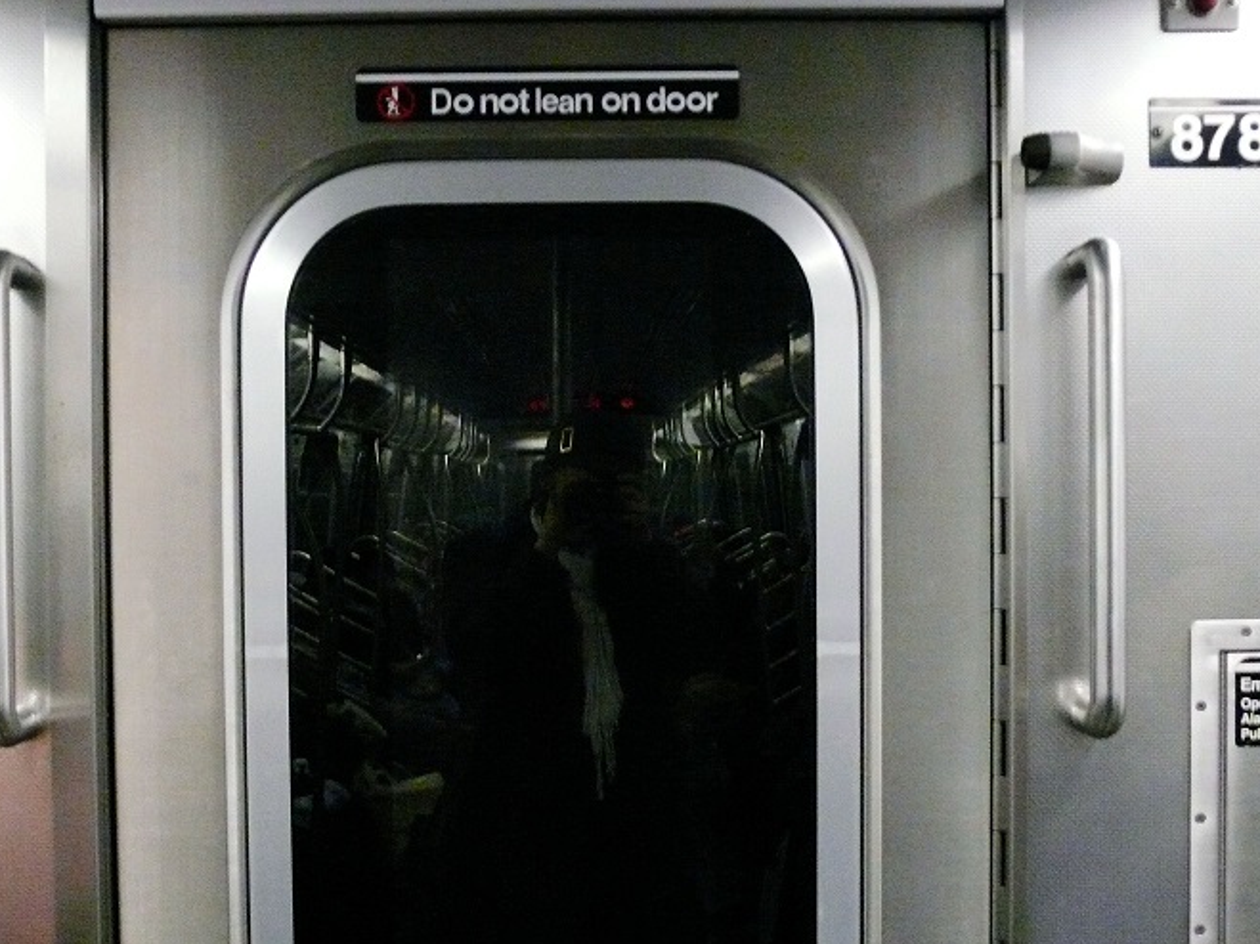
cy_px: 550
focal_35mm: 52
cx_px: 604
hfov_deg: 36.8
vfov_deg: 28.0
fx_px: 1892
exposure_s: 1/30
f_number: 2.8
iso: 800
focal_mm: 8.7
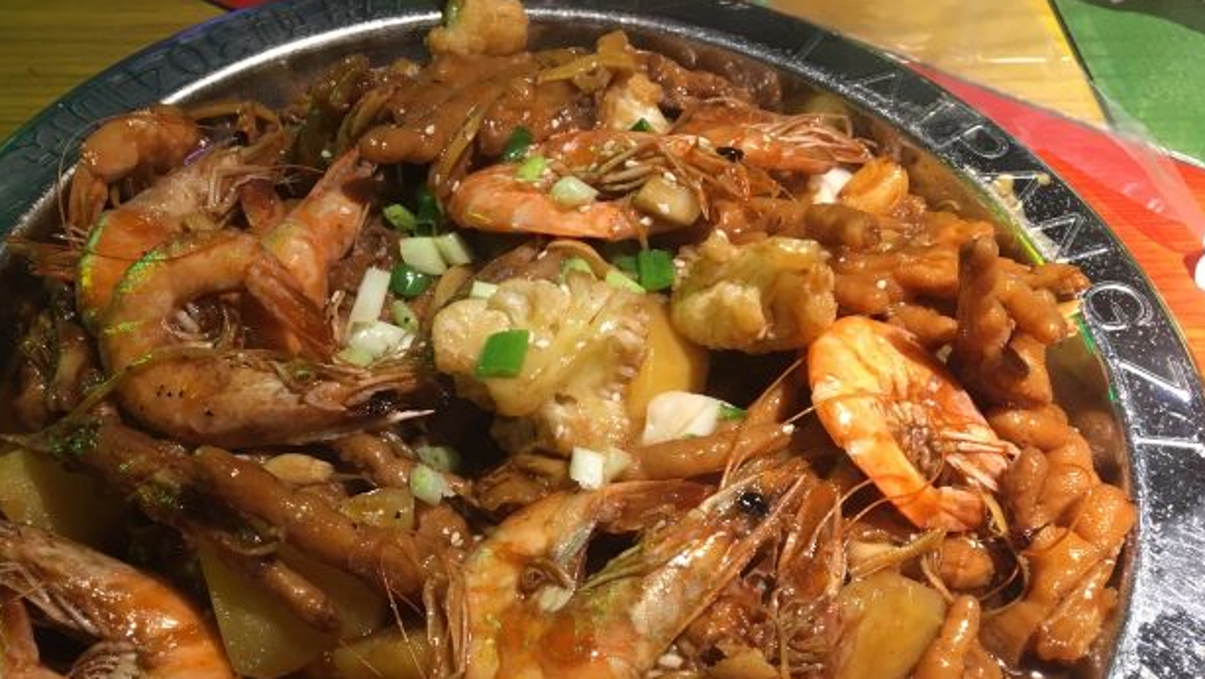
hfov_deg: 55.1
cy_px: 507
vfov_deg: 32.3
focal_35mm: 36
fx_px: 1151
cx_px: 524
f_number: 2.2
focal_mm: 4.15
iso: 100
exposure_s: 1/33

- **INSTRUCTIONS FOR THE TASK**
Output the entries verbatim, skipping images.

- **EXPECTED OUTPUT**
cy_px: 550
focal_35mm: 52
cx_px: 604
hfov_deg: 36.8
vfov_deg: 28.0
fx_px: 1892
exposure_s: 1/30
f_number: 2.8
iso: 800
focal_mm: 8.7
hfov_deg: 55.1
cy_px: 507
vfov_deg: 32.3
focal_35mm: 36
fx_px: 1151
cx_px: 524
f_number: 2.2
focal_mm: 4.15
iso: 100
exposure_s: 1/33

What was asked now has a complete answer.